DATASET:
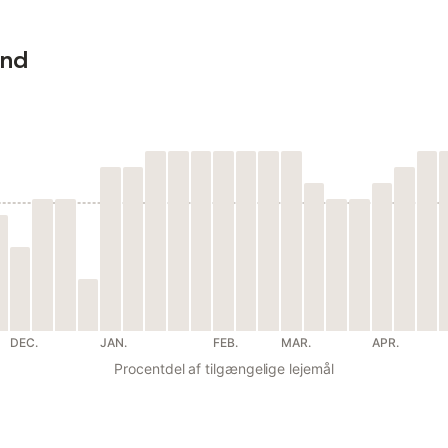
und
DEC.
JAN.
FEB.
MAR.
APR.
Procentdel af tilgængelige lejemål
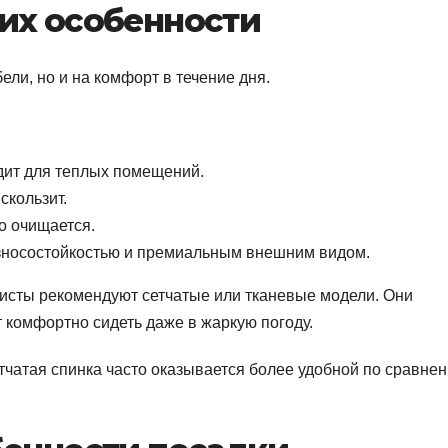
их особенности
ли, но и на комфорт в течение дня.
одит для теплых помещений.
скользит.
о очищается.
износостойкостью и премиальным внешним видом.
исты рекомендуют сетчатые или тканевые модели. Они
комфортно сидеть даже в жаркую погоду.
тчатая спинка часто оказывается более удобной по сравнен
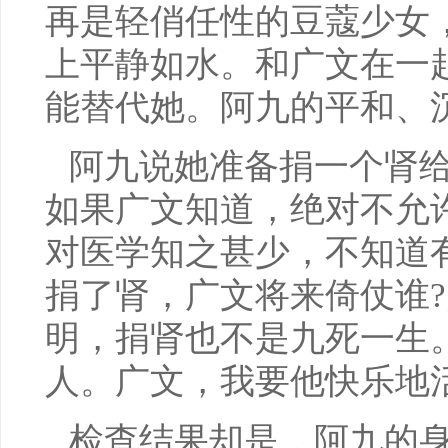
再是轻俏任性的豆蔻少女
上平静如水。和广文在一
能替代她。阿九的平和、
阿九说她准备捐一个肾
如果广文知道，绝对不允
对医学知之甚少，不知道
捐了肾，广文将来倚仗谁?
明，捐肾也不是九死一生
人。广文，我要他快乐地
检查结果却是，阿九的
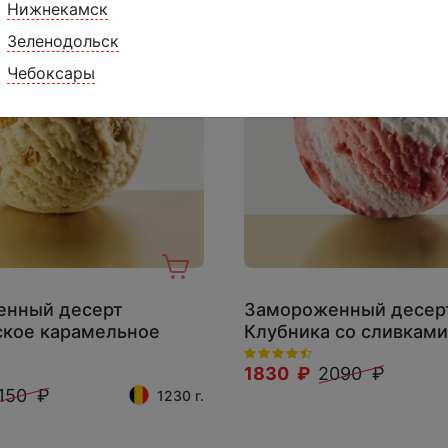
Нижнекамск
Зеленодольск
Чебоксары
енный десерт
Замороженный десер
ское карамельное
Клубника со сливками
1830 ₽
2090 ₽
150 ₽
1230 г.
--
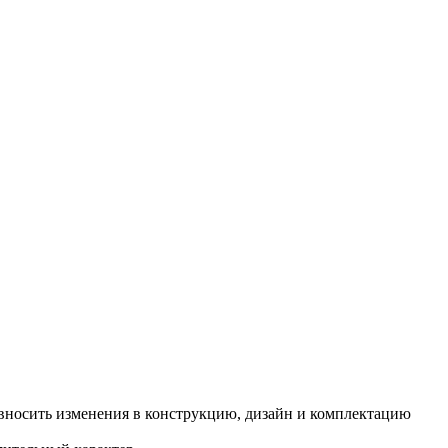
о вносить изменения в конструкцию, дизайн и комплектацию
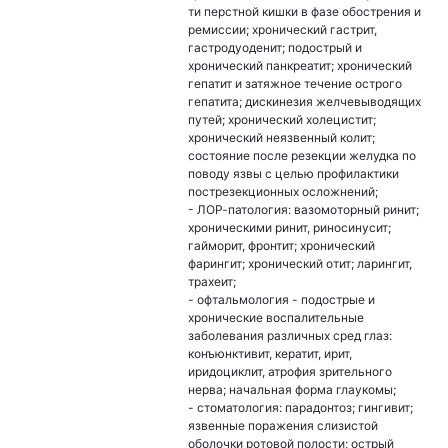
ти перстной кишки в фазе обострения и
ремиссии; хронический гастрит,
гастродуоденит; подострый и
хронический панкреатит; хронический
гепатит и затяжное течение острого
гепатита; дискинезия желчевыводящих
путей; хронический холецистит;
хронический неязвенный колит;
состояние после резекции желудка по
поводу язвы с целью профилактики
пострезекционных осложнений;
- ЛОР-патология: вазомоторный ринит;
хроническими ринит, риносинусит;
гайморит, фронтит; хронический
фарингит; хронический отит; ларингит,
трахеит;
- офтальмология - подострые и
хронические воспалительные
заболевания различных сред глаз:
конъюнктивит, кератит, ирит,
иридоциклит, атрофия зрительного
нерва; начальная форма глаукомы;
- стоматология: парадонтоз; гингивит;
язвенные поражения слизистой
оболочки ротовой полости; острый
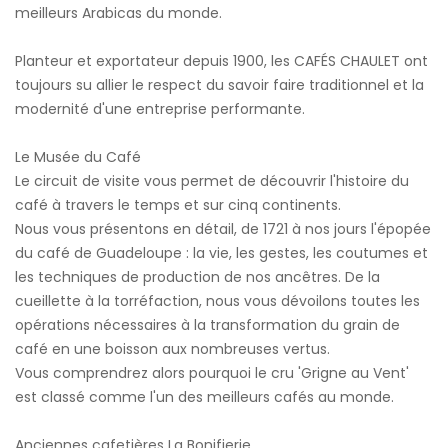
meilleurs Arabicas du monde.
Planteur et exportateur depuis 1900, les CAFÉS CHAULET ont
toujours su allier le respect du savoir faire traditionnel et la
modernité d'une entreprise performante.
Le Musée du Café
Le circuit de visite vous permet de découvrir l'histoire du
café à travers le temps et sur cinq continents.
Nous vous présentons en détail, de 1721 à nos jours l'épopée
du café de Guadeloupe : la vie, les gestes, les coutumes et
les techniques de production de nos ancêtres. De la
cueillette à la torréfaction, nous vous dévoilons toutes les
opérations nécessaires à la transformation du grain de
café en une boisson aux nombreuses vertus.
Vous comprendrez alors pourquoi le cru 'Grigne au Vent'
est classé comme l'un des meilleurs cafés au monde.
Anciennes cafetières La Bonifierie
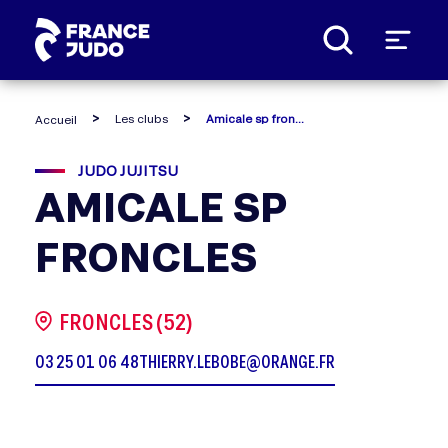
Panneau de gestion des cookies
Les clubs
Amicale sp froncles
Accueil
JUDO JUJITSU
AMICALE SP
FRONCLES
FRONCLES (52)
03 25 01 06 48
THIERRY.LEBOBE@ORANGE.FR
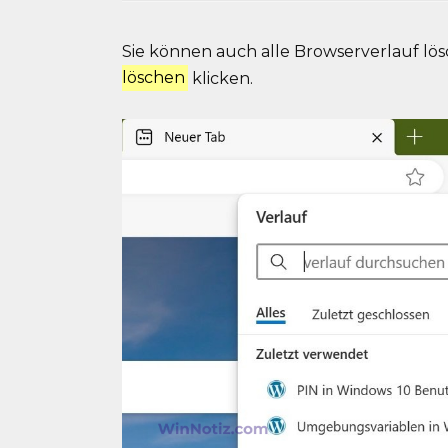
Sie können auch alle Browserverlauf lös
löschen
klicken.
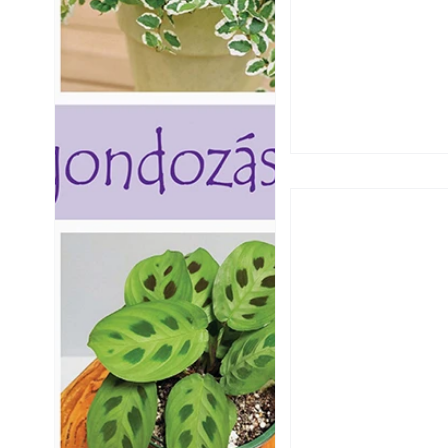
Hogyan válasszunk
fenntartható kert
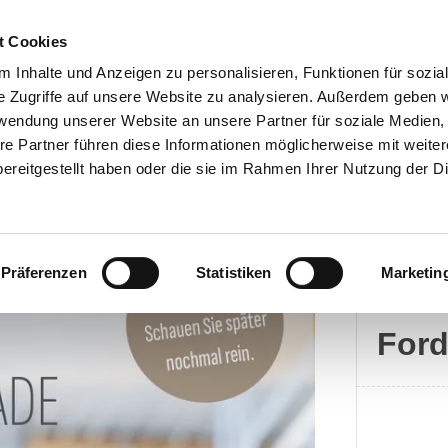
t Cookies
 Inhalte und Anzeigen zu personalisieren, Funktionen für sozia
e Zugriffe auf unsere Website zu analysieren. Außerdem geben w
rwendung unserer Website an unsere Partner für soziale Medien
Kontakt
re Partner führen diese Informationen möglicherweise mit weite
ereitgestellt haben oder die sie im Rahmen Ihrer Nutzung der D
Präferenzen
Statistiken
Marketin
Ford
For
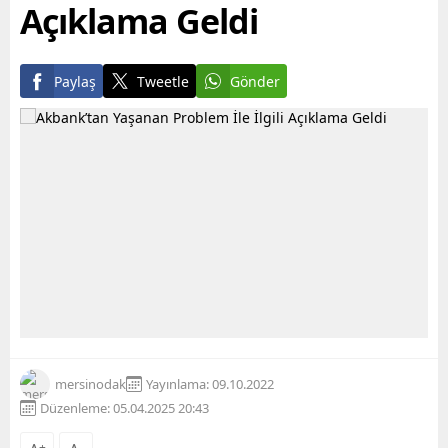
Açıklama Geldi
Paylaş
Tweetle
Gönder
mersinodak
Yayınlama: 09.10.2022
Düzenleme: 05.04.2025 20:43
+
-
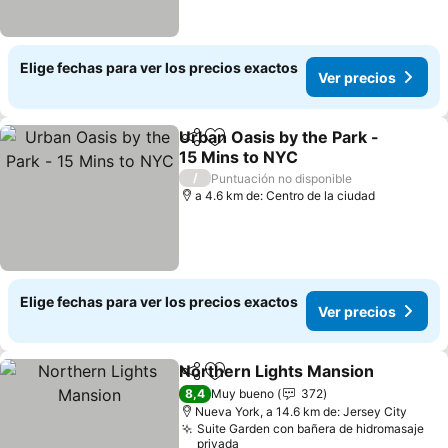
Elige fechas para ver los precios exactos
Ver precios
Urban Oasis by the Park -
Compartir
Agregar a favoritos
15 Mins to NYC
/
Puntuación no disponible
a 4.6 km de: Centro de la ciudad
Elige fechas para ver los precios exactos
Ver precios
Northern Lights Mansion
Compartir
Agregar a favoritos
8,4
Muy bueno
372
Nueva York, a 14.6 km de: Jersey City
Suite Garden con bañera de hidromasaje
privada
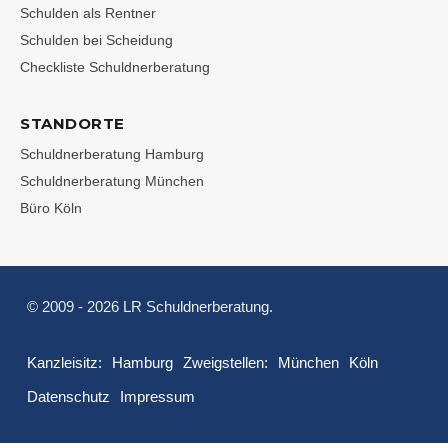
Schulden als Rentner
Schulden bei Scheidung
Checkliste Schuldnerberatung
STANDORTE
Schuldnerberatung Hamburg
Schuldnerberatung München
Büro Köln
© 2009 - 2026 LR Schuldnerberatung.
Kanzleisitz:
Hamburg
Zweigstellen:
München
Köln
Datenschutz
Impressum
---
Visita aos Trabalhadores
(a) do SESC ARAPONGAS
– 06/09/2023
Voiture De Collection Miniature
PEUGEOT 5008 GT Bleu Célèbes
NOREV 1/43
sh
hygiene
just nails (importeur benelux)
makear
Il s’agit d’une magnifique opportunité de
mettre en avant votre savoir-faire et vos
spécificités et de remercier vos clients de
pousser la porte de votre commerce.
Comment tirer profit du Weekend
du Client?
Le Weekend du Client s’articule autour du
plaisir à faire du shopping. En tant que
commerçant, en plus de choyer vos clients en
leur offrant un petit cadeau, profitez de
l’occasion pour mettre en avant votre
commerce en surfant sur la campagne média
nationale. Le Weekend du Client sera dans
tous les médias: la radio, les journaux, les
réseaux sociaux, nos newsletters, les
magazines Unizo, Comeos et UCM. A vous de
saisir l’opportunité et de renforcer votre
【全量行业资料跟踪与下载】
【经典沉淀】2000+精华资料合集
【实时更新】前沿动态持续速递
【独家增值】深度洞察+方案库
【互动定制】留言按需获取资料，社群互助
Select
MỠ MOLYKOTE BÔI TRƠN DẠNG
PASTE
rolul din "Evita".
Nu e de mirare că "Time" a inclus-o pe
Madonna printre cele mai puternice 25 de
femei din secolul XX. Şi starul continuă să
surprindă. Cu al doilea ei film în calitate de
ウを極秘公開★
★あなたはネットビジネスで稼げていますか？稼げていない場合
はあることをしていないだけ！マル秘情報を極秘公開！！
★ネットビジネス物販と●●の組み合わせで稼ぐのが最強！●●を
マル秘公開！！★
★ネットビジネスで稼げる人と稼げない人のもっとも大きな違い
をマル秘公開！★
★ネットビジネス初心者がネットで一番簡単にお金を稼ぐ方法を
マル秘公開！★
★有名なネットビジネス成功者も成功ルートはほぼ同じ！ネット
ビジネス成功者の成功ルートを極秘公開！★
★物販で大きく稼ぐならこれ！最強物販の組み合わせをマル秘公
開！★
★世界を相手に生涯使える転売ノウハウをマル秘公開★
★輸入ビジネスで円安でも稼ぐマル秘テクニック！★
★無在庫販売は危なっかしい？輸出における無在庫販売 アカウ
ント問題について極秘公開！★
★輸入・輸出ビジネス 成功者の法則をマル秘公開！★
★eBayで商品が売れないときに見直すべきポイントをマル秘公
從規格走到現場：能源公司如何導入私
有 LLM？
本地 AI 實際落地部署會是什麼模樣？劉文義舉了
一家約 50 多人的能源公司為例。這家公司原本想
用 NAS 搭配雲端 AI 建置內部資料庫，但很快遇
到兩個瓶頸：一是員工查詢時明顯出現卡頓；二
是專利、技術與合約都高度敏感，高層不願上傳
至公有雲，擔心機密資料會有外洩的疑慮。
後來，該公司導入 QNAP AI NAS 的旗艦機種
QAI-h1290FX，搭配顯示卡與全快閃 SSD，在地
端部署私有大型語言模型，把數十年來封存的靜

WORK ITEM: Above are the records; from them, give again exactly the lines from the one containing "commerçant, en plus de choyer vos clients en" to the one containing "réseaux sociaux, nos newsletters, les", both lines included, and nothing more.

PROBLEM SOLUTION:
commerçant, en plus de choyer vos clients en
leur offrant un petit cadeau, profitez de
l’occasion pour mettre en avant votre
commerce en surfant sur la campagne média
nationale. Le Weekend du Client sera dans
tous les médias: la radio, les journaux, les
réseaux sociaux, nos newsletters, les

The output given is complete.